75th Anniversary: In Old Chicago's Stolen Oscar!
Sunday, March 10, 2013 at 12:01AM
NATHANIEL R in 1937, 1938, Alice Brady, Alice Faye, Chicago, Don Ameche, In Old Chicago, Oscars (30s), Tyrone Power, disaster epic

On this very day in 1938, 75 years ago, the Academy of Motion Picture Arts and Sciences met for the 10th time to honor the films of 1937. There was still no television to compete with but that also meant no televised ceremony. Which is too bad really because how great would it be to see one of Oscar's very oddest anecdotes happening "live"? According to legends, though the legends conflict either an Alice Brady impostor or a impostor Brady representative accepted the trophy which was never recovered! Drama. What then? Either the statue was replaced 12 days later or the more dramatic the statue was never replaced. This much is true: Brady, the second winner of this then brand new category, died a year and a half later at only 47 years of age.

In Old Chicago
Alice Brady plays the matriarch of the O'Leary clan (anniversary aside, since we're approaching St. Patrick's Day, it felt like appropriate viewing). After the father dies in a dumb luck tragedy on the way to the big city in 1854, dragged to his death by runaway horses, widowed Brady raises her three sons alone in the rapidly rising city described in the title cards as "a fighting, laughing, aggressive American city". Within seconds of arriving she makes a name for herself as a talented laundry woman.

Two of her sons become major power players, one an honest crusading lawyer (Don Ameche), the other a charming playboy (gorgeous Tyrone Power) with a taste for money and women of questionable provenance.

Yes, by all means Tyrone, find a reason to get your shirt off...

Even if it involves stealing clean shirts from Mama O'Leary's clients, you selfish jerk. 
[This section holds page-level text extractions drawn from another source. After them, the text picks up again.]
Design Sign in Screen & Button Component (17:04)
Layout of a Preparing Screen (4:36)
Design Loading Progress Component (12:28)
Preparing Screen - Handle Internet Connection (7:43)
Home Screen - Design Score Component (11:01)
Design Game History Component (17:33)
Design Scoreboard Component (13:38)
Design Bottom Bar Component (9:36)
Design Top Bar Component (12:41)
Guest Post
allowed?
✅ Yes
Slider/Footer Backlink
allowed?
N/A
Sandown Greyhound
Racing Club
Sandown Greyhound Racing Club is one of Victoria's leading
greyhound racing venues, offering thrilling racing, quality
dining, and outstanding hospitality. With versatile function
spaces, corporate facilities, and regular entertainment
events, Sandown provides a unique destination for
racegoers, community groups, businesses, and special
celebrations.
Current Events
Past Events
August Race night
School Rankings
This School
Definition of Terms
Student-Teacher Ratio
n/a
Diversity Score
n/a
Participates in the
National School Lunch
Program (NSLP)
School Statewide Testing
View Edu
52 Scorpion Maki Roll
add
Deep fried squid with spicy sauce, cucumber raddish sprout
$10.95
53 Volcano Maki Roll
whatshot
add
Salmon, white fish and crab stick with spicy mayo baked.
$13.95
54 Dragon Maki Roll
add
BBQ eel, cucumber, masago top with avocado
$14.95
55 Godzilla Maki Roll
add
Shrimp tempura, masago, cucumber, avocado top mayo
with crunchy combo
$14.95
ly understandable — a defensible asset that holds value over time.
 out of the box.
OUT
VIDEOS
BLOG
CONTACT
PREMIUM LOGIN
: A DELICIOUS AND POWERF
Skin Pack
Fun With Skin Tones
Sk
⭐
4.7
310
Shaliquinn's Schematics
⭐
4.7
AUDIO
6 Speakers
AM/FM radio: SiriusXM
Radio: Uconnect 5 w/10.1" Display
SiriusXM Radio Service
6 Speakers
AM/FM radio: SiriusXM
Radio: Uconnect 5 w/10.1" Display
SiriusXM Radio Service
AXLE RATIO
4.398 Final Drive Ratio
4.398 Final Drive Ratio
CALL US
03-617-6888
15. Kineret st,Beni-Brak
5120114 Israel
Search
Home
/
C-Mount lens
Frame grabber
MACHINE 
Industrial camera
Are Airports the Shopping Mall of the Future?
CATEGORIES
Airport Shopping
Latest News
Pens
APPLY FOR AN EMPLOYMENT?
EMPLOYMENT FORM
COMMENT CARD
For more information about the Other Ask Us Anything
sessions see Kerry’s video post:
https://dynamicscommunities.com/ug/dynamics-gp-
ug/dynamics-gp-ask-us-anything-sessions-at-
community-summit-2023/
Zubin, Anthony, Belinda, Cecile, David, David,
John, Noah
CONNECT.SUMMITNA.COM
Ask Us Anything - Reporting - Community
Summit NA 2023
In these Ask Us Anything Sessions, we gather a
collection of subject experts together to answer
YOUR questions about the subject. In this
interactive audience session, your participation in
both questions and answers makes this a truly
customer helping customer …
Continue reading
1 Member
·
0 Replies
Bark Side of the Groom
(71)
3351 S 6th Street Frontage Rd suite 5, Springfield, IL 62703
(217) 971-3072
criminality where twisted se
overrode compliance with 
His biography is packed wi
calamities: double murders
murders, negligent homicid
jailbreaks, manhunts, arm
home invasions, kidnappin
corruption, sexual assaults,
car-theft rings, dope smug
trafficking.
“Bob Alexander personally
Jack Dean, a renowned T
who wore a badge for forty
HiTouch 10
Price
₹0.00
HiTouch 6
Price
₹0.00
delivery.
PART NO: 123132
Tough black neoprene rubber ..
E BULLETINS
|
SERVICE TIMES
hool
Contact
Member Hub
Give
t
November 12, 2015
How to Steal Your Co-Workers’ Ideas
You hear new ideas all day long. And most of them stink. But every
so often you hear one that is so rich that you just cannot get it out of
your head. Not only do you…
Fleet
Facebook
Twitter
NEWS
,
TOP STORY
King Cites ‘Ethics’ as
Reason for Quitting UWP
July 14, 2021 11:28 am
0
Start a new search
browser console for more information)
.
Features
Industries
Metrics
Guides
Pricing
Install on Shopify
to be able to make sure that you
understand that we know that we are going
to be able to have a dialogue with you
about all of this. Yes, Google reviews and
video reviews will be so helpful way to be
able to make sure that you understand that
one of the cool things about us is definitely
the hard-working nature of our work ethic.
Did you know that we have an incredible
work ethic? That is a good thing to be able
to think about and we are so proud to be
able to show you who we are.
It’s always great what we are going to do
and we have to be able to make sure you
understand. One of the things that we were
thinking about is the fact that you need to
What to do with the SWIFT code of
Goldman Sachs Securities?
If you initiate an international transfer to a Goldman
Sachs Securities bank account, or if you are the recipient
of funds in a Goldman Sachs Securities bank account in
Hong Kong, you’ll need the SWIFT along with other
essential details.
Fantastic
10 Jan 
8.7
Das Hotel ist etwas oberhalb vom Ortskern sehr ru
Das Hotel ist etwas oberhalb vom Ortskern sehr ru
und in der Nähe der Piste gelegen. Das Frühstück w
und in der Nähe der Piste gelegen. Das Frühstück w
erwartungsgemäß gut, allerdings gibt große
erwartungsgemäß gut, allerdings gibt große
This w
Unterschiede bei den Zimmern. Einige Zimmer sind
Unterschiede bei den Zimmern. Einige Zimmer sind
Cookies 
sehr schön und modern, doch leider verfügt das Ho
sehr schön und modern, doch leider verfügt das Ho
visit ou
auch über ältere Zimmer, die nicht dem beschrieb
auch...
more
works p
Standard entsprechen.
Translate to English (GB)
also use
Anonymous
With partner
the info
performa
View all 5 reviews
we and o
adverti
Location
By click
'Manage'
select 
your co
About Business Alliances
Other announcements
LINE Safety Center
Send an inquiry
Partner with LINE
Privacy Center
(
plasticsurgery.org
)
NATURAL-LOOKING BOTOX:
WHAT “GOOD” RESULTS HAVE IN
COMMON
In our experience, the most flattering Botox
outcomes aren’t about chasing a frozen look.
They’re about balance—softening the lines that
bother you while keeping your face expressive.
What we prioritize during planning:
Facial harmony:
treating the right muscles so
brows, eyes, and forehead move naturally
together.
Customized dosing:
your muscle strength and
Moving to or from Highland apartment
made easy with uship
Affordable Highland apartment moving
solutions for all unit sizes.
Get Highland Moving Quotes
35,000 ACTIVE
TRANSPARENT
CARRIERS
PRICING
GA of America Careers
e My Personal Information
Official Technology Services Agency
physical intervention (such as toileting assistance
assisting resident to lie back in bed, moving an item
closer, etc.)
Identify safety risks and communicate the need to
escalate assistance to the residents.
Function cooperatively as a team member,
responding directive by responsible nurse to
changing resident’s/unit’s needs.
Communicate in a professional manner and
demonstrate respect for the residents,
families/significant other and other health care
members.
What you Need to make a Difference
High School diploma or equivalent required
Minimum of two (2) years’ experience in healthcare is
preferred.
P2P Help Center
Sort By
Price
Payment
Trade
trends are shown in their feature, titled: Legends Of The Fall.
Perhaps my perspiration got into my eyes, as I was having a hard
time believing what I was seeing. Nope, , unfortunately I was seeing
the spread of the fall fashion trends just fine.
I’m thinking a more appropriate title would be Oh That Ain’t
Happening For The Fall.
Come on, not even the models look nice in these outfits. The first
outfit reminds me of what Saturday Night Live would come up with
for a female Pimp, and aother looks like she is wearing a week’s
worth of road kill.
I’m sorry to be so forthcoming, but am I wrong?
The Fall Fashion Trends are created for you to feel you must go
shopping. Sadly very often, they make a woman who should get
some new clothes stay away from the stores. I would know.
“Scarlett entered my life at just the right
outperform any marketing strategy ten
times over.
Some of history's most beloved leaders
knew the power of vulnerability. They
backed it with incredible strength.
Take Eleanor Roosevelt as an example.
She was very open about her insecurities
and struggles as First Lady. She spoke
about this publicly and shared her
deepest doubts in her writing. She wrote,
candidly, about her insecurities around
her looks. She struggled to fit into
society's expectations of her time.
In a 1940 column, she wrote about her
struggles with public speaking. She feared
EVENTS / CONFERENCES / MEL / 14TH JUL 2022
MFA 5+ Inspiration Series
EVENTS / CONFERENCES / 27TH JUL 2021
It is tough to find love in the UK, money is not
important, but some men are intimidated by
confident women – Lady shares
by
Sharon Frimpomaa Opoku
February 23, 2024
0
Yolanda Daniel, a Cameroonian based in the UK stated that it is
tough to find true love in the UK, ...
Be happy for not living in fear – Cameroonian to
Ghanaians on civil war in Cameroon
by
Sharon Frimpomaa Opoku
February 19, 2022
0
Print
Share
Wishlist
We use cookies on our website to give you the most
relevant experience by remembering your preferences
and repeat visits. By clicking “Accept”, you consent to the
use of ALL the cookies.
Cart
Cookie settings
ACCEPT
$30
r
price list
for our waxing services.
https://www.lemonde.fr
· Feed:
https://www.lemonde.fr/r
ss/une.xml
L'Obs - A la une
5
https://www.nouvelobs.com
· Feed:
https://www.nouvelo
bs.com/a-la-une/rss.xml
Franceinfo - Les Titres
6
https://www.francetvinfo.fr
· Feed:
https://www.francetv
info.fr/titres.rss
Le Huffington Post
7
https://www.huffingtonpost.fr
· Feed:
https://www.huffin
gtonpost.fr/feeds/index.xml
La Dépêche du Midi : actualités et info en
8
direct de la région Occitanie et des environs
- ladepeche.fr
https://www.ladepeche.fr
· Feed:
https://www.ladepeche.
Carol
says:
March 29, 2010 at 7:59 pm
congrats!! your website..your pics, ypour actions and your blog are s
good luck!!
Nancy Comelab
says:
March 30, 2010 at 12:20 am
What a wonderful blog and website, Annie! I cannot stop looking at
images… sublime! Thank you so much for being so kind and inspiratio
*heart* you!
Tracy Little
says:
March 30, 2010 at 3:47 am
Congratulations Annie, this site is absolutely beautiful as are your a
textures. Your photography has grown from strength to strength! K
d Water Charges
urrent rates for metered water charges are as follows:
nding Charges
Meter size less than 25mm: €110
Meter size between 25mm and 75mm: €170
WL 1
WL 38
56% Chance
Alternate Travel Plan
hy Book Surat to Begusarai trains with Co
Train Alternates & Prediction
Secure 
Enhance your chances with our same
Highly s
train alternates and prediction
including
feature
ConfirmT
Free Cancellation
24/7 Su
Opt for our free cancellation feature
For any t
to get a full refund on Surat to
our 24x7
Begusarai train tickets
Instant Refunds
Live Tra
I love to look at Tyrone Power (I'm only human!) surely one of the best looking movie stars of all time but this is the second consecutive Power movie I watched (remember Black Swan?) in which his courtship technique generally involves bullying his conquests. (When she says no, she really means yes!) From what I can tell this was a-ok with everyone in 30s and 40s because it's such a cinema staple but it sure makes for politically incorrect sexual combustion between moviebuff and movie. It's not that Tyrone doesn't have sexual sparks with his co-stars -- he absolutely does compounding the discomfort because these sparks leave burns. In one of this drama's repeated comic gags Tyrone physically restrains Alice Faye (whose appeal escapes me) until she kisses him or acquiesces to his demands, whatever they are. This happens three times in the picture and by the end he's still treating her like garbage, lying to her, using her, shoving her around; she falls hopelessly in love of course.

Tyrone woos Alice... by pinning her down and nuzzling.

What a woman!"

In Old Chicago has an unusual Oscar record in that it won "Best Assistant Director" a category which ended right there at the 1938 Oscars. Did the Assistant Director get the credit for the movies insane recreation of one of the worst American tragedies of all time, the fire which wiped out Chicago and one member of this fictionalized family? The visual fx are impressive for their day and the disaster portion of the movie definitely has some alarming dramatic potency ...Chicago won six nominations: Picture, Assistant Director, Original Story, Supporting Actress, Sound Recording (later split into two categories) and Best Score. 

When the final title card hit, just after Alice Brady's defiant wet-eyed ode to her family and her city's survival - very Scarlett O'Hara - it was easy to think of this Oscar winning role in its proper context, as one of the earliest examples of the martyr mom Oscar holds so dear.

It's gone and my boys gone with it but what he stood for will never die. It was a city of wood and now it's ashes. But out of the fire be coming steel. You didn't live to see it my lad, no more than your father before you...

If you hang all the kindly martyr moms (and their dark-mirror counterparts, the monster moms) on a timeline like drying shirts on a clothesline that'd be more laundry than even Mama O'Leary could handle! In Old Chicago is like that, too, in context. It's an early prototype for three commonplace types of (Oscar-bait) epics: disaster films, historical reenactments, and the multi-generational family saga. So, for me at least, it's a worthy sit despites its inarguable creaky aged joints.

Happy Oscar winning anniversary Mama O'Leary & In Old Chicago. You're part of a strange tribe.